WHAT YOU WILL DO: Copy each line of the entries that includes the word "ankle".

= = = =

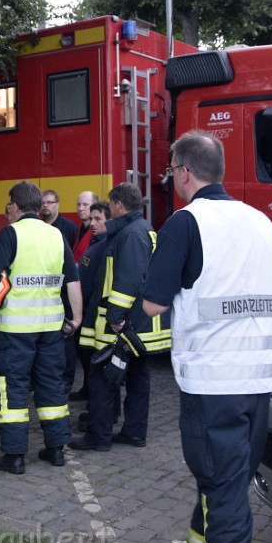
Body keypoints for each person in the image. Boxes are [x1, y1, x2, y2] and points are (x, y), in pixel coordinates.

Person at [141, 131, 272, 543]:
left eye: (172, 170)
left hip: (212, 383)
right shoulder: (261, 221)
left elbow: (154, 303)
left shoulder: (185, 222)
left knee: (219, 480)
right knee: (226, 477)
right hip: (258, 381)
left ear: (184, 172)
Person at [0, 180, 81, 475]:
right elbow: (72, 281)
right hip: (51, 328)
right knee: (51, 385)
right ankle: (56, 449)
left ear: (16, 207)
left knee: (13, 389)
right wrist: (77, 319)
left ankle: (14, 455)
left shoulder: (10, 233)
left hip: (16, 331)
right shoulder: (57, 235)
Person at [70, 182, 170, 452]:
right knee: (137, 376)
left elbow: (128, 280)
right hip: (139, 323)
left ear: (119, 205)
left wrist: (115, 317)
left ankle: (98, 437)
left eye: (111, 204)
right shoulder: (142, 229)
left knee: (102, 377)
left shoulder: (131, 234)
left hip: (123, 323)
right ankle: (133, 432)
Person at [67, 200, 110, 403]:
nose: (92, 223)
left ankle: (94, 396)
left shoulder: (105, 245)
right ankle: (87, 388)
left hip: (93, 309)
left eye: (97, 219)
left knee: (92, 355)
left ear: (108, 221)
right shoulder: (94, 241)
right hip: (85, 307)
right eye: (91, 218)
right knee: (84, 353)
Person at [71, 191, 98, 263]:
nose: (80, 208)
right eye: (78, 204)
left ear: (94, 206)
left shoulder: (97, 231)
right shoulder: (79, 228)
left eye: (85, 205)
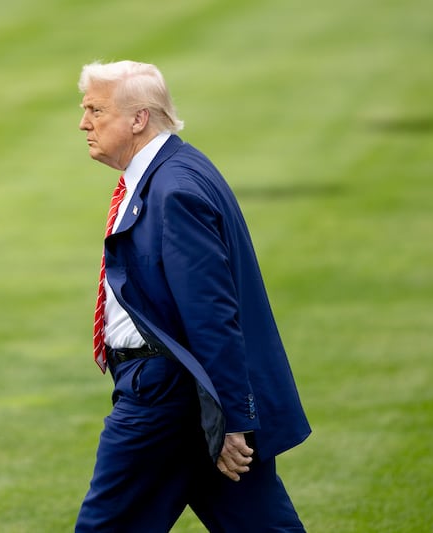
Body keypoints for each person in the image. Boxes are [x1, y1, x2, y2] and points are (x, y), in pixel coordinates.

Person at [74, 60, 311, 532]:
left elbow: (211, 313)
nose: (84, 123)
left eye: (96, 110)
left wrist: (229, 418)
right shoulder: (174, 171)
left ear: (139, 118)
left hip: (167, 395)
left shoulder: (173, 189)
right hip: (189, 391)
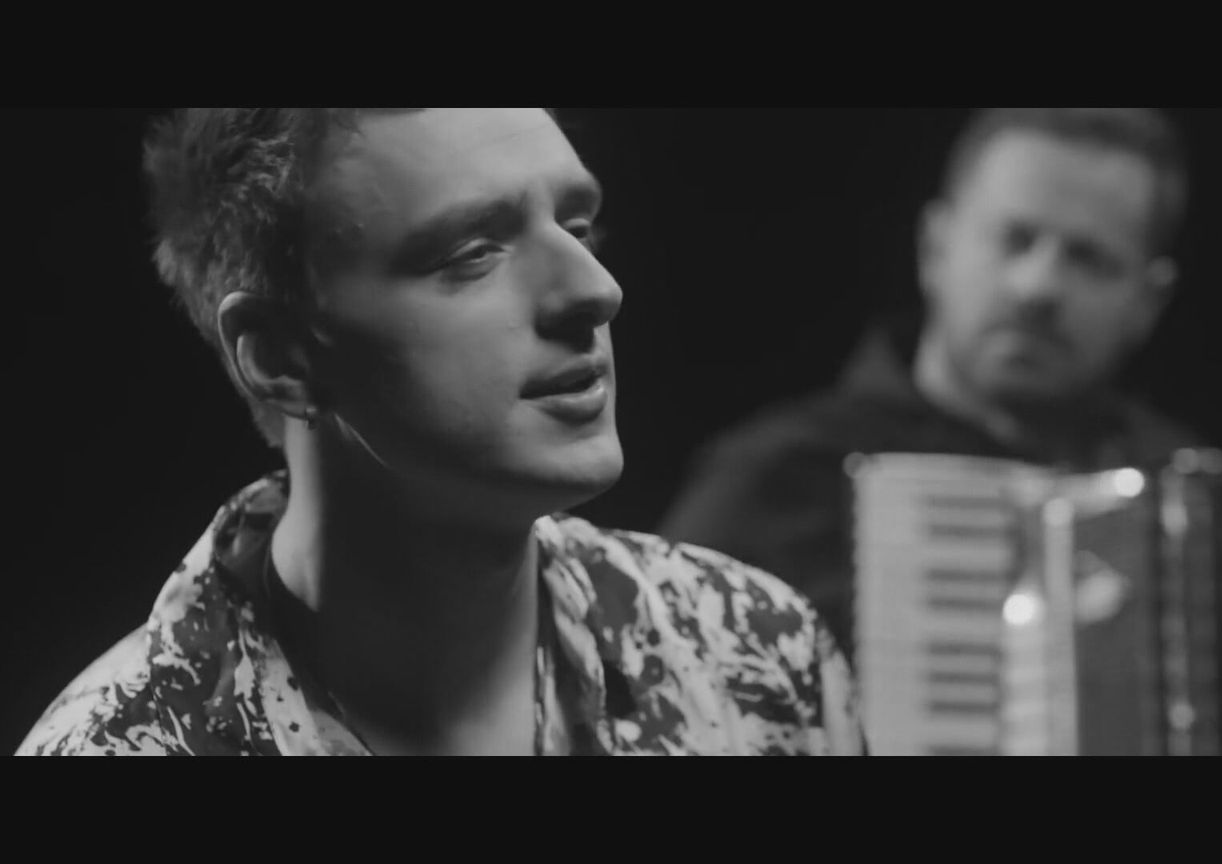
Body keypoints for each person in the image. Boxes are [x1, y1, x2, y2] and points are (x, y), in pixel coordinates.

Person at [660, 107, 1222, 756]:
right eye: (1016, 239)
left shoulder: (1189, 491)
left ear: (1148, 302)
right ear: (935, 246)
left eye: (1089, 258)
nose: (1039, 286)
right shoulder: (778, 480)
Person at [16, 108, 864, 757]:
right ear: (279, 355)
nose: (596, 290)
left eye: (578, 228)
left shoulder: (755, 658)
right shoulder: (123, 748)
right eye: (472, 253)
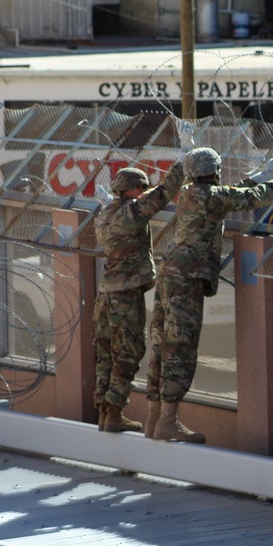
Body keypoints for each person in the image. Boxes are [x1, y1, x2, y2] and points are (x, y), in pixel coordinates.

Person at [144, 147, 273, 442]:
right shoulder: (212, 196)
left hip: (171, 272)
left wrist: (262, 174)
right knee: (180, 347)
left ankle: (154, 419)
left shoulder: (191, 192)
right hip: (188, 278)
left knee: (162, 344)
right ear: (214, 171)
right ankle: (168, 421)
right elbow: (252, 198)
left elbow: (234, 191)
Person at [93, 163, 185, 432]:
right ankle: (114, 413)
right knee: (129, 352)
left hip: (105, 294)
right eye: (142, 188)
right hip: (125, 294)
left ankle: (104, 412)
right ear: (132, 190)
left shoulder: (106, 212)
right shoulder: (132, 211)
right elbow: (166, 192)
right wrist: (182, 161)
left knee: (105, 354)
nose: (145, 192)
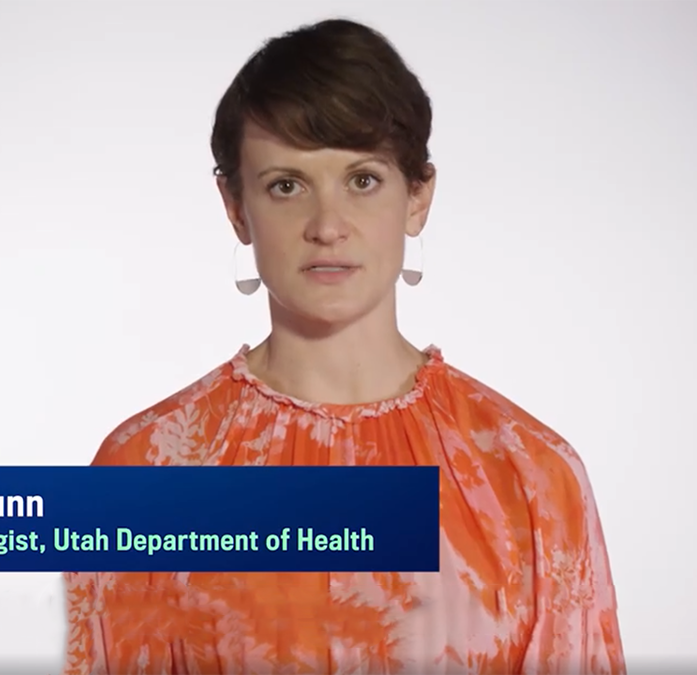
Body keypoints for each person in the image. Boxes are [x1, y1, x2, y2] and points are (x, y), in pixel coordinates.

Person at [63, 17, 625, 675]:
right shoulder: (145, 473)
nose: (327, 226)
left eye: (362, 180)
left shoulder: (532, 474)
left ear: (417, 197)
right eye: (286, 185)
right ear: (236, 207)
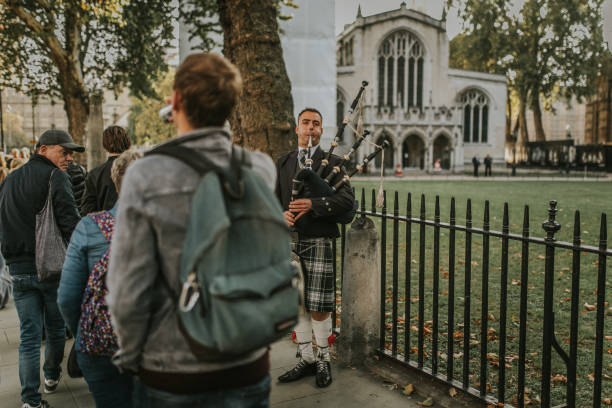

= = = =

YOUR SOLUTION:
right ankle: (56, 449)
left ankle: (14, 455)
left ankle: (98, 437)
right ankle: (133, 432)
left ankle: (94, 396)
right ankle: (87, 388)
left ankle: (154, 419)
right ankle: (168, 421)
right ankle: (114, 413)
left ankle: (104, 412)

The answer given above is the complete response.